• **Excerpted passage**:
---------------
I have tried the cirrus logic, mentioned in the opening post, and got the same results with a tseng et4000-1mb.
Also, tried every viable cdrom driver from hirens site, no success (mostly hard freeze).
The specific problem seems to be with the ram modules, as the cd driver fails to load when the 4meg motules occupy bank0 and bank1.
For the last hour, I've been leaving bank2 and bank3 empty.

Here are the advanced chipset (probably) relevant settings:
(changing these have no effect regarding the problem)
(also, these were the default values)
Hard Disk Type 47 RAM Area: 0:300 (alternative option: DOS 1KB)
Fast Gate A20 Option : Disabled
Video ROM Shadow C000, 16K: Enabled
Video ROM Shadow C400, 16K: Enabled
Adaptor ROM Shadow C800, 16K; CC00, 16K; .... ; DC00, 16K; E000, 64K: All disabled
System ROM Shadow F000, 64K: Enabled
384KB Memory Relocation: Disabled
Fast I/O Speed Option: Disabled

It's an American Megatrends 1991 bios, the limegreen-magenta-light brown uglyness.

Further findings:
When the 4x1meg modules are inserted, the bios counts 4096.
---------------
• **Input data**:
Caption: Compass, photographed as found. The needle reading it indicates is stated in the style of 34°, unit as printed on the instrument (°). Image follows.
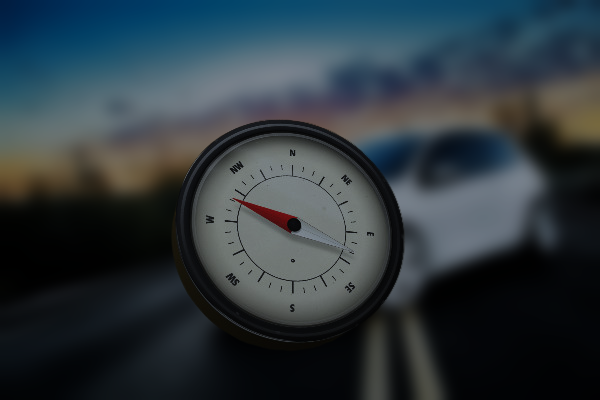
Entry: 290°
---------------
• **Work task A**:
Condense the paragraph of the troubleshooting post beginning "I have tried the cirrus logic" into two or three sentences, keeping its main facts.
• **Work task B**:
Pull out, word for word, the part of the troubleshooting post that opens with the words containing "The specific problem" and closes with "and bank3 empty.".
Work from the troubleshooting post alone.

• **Task result A**:
A Tseng ET4000 with 1 MB gave the same results as the Cirrus Logic card, and every viable CD-ROM driver from Hiren's site failed, mostly with a hard freeze. The fault seems to lie with the RAM, since the CD driver fails to load when the 4-meg modules occupy bank0 and bank1. For the last hour, bank2 and bank3 have been left empty.

• **Task result B**:
The specific problem seems to be with the ram modules, as the cd driver fails to load when the 4meg motules occupy bank0 and bank1.
For the last hour, I've been leaving bank2 and bank3 empty.